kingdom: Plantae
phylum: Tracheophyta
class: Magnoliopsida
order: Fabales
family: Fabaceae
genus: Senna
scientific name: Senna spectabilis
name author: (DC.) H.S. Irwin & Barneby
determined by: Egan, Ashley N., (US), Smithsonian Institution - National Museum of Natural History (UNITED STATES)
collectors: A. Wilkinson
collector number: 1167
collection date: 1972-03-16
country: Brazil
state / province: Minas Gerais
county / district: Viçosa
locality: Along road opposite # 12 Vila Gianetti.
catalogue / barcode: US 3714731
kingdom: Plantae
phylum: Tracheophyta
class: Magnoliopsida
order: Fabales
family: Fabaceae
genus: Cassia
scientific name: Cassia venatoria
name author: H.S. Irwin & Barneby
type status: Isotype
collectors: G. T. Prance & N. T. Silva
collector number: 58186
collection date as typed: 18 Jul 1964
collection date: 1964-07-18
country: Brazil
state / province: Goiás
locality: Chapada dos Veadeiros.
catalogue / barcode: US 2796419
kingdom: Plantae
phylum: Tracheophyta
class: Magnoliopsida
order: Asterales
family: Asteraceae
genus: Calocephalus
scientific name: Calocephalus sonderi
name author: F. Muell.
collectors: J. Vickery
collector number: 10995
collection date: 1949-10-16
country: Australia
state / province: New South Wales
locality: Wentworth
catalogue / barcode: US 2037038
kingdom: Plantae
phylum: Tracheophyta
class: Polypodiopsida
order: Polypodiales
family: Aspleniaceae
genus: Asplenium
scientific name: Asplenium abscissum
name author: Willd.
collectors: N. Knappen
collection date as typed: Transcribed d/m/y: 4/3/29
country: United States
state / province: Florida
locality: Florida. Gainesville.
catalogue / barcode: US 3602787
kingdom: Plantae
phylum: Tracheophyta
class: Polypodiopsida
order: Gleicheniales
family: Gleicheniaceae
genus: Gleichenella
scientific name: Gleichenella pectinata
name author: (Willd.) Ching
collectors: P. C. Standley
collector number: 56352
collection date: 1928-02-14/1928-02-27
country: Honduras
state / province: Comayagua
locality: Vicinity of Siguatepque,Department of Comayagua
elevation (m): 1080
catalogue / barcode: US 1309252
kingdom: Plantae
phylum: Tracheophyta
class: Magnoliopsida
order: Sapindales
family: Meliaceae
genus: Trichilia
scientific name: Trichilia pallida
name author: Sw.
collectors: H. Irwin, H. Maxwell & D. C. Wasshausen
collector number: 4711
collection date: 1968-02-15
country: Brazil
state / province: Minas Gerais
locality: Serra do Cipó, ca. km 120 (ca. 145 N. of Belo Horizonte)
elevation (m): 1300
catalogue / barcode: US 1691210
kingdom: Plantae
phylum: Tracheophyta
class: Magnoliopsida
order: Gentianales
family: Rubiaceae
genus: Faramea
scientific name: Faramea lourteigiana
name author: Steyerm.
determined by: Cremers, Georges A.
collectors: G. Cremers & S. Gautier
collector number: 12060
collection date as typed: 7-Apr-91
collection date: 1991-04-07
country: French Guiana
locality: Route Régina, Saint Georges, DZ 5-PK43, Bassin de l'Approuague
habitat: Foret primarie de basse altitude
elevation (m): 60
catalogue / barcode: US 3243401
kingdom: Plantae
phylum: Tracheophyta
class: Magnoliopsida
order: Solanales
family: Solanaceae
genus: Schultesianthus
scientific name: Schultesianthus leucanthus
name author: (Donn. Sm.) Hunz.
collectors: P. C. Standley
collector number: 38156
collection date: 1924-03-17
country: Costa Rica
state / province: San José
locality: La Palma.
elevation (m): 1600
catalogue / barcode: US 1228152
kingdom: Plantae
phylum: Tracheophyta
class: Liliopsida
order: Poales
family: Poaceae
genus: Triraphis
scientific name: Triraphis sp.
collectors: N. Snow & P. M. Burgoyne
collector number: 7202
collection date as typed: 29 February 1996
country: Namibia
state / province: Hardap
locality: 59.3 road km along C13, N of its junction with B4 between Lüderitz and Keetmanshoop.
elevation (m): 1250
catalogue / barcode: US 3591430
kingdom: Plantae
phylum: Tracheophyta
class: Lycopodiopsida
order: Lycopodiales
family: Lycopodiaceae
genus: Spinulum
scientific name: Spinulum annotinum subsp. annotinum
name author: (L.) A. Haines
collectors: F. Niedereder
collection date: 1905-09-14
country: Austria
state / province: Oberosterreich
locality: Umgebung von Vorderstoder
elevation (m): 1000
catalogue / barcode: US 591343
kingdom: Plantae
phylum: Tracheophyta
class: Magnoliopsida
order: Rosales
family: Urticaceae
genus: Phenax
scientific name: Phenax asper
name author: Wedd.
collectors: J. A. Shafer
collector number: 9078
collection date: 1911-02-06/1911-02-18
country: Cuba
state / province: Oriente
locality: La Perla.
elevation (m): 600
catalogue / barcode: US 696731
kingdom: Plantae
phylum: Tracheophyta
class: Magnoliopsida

__PROBLEM DETAILS__. Starting at the line that contains "scientific name: Phenax asper" and ending with the last line of the records, write out those lines as a numbered list, leaving out any blank lines.

__FINAL RESULT__.
1. scientific name: Phenax asper
2. name author: Wedd.
3. collectors: J. A. Shafer
4. collector number: 9078
5. collection date: 1911-02-06/1911-02-18
6. country: Cuba
7. state / province: Oriente
8. locality: La Perla.
9. elevation (m): 600
10. catalogue / barcode: US 696731
11. kingdom: Plantae
12. phylum: Tracheophyta
13. class: Magnoliopsida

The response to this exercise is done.